• _PROBLEM TO WORK ON_
Word for word, restate the records from their first line through the line with "thumb cmc: (72, 92)", both ends included; omit each picture.

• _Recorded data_
◆ ◆ ◆ ◆

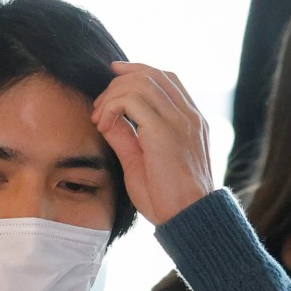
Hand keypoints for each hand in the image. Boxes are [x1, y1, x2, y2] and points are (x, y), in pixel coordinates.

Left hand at [91, 62, 213, 225]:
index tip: (112, 78)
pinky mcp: (164, 130)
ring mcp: (179, 120)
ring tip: (100, 119)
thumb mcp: (142, 163)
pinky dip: (111, 107)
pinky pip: (131, 99)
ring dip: (112, 95)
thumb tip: (108, 119)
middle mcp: (189, 115)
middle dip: (117, 84)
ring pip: (139, 81)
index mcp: (191, 121)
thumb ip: (127, 137)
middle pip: (150, 74)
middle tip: (99, 110)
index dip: (136, 71)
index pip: (165, 78)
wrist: (188, 219)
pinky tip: (103, 126)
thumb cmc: (168, 200)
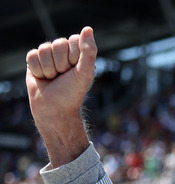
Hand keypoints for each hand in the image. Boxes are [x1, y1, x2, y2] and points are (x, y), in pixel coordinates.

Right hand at [26, 26, 97, 167]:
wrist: (54, 109)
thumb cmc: (72, 92)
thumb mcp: (84, 72)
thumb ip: (88, 51)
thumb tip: (88, 28)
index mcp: (79, 53)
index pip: (73, 40)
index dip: (74, 56)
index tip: (76, 70)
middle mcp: (64, 52)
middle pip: (58, 43)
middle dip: (61, 64)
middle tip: (63, 77)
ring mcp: (48, 56)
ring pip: (44, 49)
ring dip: (49, 68)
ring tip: (53, 78)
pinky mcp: (34, 61)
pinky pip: (32, 55)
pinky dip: (37, 69)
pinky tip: (42, 78)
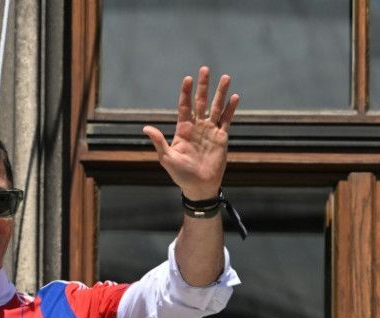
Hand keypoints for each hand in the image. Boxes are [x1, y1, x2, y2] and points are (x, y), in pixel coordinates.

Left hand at [143, 66, 239, 200]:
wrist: (199, 186)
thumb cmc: (181, 174)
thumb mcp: (167, 158)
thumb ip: (159, 142)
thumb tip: (145, 128)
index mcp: (183, 129)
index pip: (184, 106)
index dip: (186, 92)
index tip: (188, 79)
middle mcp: (197, 126)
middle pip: (200, 101)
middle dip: (203, 86)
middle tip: (205, 69)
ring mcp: (210, 131)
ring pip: (216, 107)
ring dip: (221, 93)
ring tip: (226, 77)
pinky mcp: (221, 138)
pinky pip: (226, 120)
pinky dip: (231, 109)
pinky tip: (234, 97)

◆ ◆ ◆ ◆

• _SOLUTION TO THIS PROBLEM_
Hand keypoints for each hand in the image. Boxes are [x1, y1, x2, y2] and points are (x, y), in pixel coordinates.

Left hand at [91, 62, 213, 225]:
index tip: (112, 78)
pinky mcp: (164, 130)
ring mcp: (179, 120)
ring tip: (100, 119)
thumb mcp: (142, 163)
pinky dip: (111, 107)
pinky pip: (131, 99)
ring dip: (112, 95)
thumb tip: (108, 119)
middle mcp: (189, 115)
middle dip: (117, 84)
ring pip: (139, 81)
index mcp: (191, 121)
thumb ip: (127, 137)
middle pip: (150, 74)
middle tip: (99, 110)
index dip: (136, 71)
index pip: (165, 78)
wrist: (188, 219)
pinky tip: (103, 126)
thumb cmc: (168, 200)
Hand keypoints for each hand in the image. Boxes are [x1, y1, x2, y2] and points are (x, y), in pixel coordinates.

Right hand at [26, 26, 97, 167]:
wrist: (54, 109)
thumb cmc: (72, 92)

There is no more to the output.